----- Texte donné

Bruxelles craint que l’Espagne ne tienne pas ses objectifs budgétaires

Le pays est notamment victime des dérapages des régions. La France est aussi attendue au tournant
Solenn Poullennec
Symbole européen. Photo: PHB/Agefi
Symbole européen. Photo: PHB/Agefi  - 

La Commission européenne doute de la capacité de l’Espagne et d’autres pays à respecter leurs engagements de réduction du déficit alors que l’activité économique peine à redémarrer dans la zone euro. Bruxelles a publié la semaine dernière ses nouvelles prévisions économiques. La croissance est censée se contracter de 0,3% dans la zone cette année avant de croître de 1% l’an prochain.

Les déficits publics devraient continuer à décroître, ils passeraient de 4,1% en 2011 à 3,2% en 2012 et 2,9% en 2013. Mais la Commission souligne les disparités importantes entre les pays. En Espagne, la croissance est attendue en recul de 1,8% cette année et de 0,3% en 2013. Le déficit du pays devrait être égal à 6,4% du PIB en 2012 et à 6,3% en 2013. Ce niveau est beaucoup plus élevé que celui que s’est fixé le gouvernement espagnol. A l’issue d’un débat houleux avec Bruxelles, il s’est engagé en mars à ramener son endettement à 5,3% du PIB cette année et à 3% en 2013.

La Commission considère que les objectifs établis pour le gouvernement central devraient être atteints mais que des «écarts sont attendus à ce stade pour les communautés autonomes». L’institution concède que certaines mesures applicables aux régions doivent encore être précisées. Reste que le système de sécurité sociale devrait afficher un déficit record avec la montée du chômage.

----------
----- Données fournies

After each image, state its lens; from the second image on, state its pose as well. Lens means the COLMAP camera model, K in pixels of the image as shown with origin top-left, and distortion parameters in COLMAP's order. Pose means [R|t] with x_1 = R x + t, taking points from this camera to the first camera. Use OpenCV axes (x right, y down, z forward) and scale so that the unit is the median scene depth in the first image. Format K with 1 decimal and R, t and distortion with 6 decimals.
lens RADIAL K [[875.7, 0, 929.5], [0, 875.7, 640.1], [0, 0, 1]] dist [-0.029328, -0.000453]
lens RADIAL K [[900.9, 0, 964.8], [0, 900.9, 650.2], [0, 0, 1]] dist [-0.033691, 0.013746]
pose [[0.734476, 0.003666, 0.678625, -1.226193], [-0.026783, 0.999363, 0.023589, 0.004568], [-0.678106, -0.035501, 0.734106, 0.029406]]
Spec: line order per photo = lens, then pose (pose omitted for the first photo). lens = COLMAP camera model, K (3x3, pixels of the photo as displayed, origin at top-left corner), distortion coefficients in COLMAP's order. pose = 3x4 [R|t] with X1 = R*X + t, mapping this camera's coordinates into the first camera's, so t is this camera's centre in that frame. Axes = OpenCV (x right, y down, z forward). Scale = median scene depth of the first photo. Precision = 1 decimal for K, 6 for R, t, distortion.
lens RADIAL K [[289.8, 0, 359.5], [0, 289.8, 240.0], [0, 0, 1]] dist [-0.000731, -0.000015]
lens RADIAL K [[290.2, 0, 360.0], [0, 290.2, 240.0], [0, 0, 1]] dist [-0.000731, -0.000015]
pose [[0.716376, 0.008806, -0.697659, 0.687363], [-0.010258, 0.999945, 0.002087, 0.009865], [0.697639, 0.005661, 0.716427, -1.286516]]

----------

● **À faire**
(a) Recopiez mot pour mot, dans l'article sur le budget espagnol, tout ce qui va de « Les déficits publics » jusqu'à « à 3% en 2013. ».
(b) Écrivez la suite de l'article sur le budget espagnol, à partir de sa dernière phrase.
Ces données viennent d'une autre source que l'article.

● **Résultats**
(a)
Les déficits publics devraient continuer à décroître, ils passeraient de 4,1% en 2011 à 3,2% en 2012 et 2,9% en 2013. Mais la Commission souligne les disparités importantes entre les pays. En Espagne, la croissance est attendue en recul de 1,8% cette année et de 0,3% en 2013. Le déficit du pays devrait être égal à 6,4% du PIB en 2012 et à 6,3% en 2013. Ce niveau est beaucoup plus élevé que celui que s’est fixé le gouvernement espagnol. A l’issue d’un débat houleux avec Bruxelles, il s’est engagé en mars à ramener son endettement à 5,3% du PIB cette année et à 3% en 2013.

(b)
Selon la Commission, le déficit français, qui avait atteint 5,2% du PIB en 2011, sera ramené à 4,5% en 2012 et à 4,2% seulement en 2013. Ces chiffres, supérieurs à ceux avancés par le gouvernement sortant se fondent sur la politique de ce dernier, y compris sur les mesures qui pourraient être remises en cause par François Hollande. Le nouveau président s’est aussi engagé à ramener le déficit à 3% du PIB en 2013. «J’attends le rapport de la Cour des comptes [sur l’audit des finances publiques] pour ensuite prendre les décisions qui s’imposeront», a-t-il déclaré vendredi. Dans son programme, le socialiste a retenu des hypothèses de croissance de 0,5% en 2012 et de 1,7% en 2013, alors que la Commission table sur une progression l’année prochaine de 1,3%.

Dans l’ensemble, Bruxelles salue les efforts de consolidation budgétaires réalisés par le Portugal et l’Italie. Certains pays devraient au contraire voir leur déficit augmenter, comme les Pays-Bas et la Grèce.